I suppose one could argue that, however heinous it may be, child molestation is not the taking of human life. One could argue, furthermore, that the circumstances don’t matter: that Sister Margaret’s actions admit of no explanation or contextualization. The taking of human life is the taking of human life, and those who do so, or who contribute in any way to doing so, whatever the motivations, are to be immediately excommunicated. This is a consistent and comprehensible rationale. This is why every soldier in the Crusades was excommunicated, why every Catholic who worked on the Manhattan Project was excommunicated, why Pope Pius XII, whose “neutral” inaction during the Holocaust cost probably tens of thousands of lives, was excommunicated. Huh? What’s that? They weren’t? Hmm… if I didn’t know better, I’d think that there was some selectivity in applying this whole killing-leads-to-excommunication thing. But what do I know? I’m a Protestant, and not a very good one, at that.
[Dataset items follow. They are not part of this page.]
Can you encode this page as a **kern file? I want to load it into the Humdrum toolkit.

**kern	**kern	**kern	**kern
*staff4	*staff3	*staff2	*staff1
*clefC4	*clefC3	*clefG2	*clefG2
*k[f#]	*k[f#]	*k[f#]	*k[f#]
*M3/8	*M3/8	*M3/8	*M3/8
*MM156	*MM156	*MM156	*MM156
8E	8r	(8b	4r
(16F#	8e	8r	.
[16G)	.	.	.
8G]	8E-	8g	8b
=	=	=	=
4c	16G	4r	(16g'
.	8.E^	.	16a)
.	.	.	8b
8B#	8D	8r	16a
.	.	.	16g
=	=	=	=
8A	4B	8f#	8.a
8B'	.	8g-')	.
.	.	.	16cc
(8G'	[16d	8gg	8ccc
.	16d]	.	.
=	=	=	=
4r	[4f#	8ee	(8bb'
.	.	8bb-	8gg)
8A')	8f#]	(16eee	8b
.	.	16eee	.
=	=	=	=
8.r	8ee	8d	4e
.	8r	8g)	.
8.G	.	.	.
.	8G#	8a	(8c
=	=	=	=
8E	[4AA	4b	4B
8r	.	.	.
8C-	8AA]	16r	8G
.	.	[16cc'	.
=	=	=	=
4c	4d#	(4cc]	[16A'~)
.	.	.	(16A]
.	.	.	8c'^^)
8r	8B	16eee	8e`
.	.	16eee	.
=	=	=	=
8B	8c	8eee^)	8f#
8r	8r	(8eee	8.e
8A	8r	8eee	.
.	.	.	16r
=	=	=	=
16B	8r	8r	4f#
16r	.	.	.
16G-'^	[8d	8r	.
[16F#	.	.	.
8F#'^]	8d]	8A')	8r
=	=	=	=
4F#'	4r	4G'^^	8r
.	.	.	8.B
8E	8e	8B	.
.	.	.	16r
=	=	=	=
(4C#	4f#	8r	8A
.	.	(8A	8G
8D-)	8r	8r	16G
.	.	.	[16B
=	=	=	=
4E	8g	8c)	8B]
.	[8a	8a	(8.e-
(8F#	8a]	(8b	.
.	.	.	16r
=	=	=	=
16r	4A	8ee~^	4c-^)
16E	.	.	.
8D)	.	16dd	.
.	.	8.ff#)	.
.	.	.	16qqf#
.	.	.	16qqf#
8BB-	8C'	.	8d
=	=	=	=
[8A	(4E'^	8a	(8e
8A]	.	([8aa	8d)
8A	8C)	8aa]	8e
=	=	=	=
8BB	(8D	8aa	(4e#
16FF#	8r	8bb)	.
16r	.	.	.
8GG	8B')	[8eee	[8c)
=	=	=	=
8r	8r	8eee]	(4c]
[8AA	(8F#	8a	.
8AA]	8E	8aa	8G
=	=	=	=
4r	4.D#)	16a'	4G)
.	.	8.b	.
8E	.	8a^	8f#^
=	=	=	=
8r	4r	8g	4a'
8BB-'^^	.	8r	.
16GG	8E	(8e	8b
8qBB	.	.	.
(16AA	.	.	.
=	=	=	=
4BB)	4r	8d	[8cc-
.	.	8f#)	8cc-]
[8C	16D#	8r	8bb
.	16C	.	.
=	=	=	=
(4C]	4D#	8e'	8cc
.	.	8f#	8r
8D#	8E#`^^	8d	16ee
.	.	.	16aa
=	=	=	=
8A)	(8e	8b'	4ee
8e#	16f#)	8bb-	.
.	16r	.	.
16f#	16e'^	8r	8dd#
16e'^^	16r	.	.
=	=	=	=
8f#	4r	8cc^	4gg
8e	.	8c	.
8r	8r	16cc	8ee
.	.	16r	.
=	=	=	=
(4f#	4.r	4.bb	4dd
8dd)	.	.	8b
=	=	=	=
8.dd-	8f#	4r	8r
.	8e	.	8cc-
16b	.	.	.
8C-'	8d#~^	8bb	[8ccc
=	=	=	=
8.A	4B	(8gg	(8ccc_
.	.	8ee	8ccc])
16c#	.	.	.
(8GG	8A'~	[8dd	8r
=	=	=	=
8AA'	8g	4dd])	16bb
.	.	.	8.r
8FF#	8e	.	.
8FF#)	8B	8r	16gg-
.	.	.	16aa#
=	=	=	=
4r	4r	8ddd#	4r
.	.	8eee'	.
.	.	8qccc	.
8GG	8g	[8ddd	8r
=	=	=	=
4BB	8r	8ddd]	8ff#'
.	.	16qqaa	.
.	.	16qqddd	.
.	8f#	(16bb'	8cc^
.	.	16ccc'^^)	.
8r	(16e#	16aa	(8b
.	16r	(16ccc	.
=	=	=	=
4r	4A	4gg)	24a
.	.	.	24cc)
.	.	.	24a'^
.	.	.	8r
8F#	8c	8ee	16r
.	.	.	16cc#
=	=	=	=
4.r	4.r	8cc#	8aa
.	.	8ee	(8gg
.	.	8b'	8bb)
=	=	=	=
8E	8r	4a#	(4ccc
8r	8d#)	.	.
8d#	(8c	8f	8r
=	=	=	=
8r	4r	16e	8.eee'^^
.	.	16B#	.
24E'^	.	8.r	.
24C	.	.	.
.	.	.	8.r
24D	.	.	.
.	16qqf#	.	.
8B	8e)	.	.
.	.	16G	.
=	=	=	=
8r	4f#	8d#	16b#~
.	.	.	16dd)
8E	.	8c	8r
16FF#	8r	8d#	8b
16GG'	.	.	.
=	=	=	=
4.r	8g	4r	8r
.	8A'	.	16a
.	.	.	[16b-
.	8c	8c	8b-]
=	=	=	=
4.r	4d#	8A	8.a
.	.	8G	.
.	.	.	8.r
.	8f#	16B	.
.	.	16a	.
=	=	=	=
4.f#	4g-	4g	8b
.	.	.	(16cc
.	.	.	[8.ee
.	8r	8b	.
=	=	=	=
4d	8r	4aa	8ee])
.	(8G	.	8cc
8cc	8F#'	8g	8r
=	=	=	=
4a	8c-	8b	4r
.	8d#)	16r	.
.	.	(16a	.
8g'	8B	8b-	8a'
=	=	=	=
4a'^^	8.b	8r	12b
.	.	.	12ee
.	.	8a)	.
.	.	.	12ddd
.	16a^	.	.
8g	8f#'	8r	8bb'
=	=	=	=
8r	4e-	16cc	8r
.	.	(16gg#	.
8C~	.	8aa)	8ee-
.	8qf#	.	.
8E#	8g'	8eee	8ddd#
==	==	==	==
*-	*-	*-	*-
I do know this much, though. If I’m sick in Phoenix, I want to go someplace other than St. Joseph’s. And I’m sure future Sister Margarets have learned their lessons, too: when in doubt, let her die: it’s the moral thing to do. If you’re agitated at having to make such a decision, go diddle a 10-year-old. It’ll take your mind off things. But don’t get caught doing that, or we’re going to have to move you to a different hospital.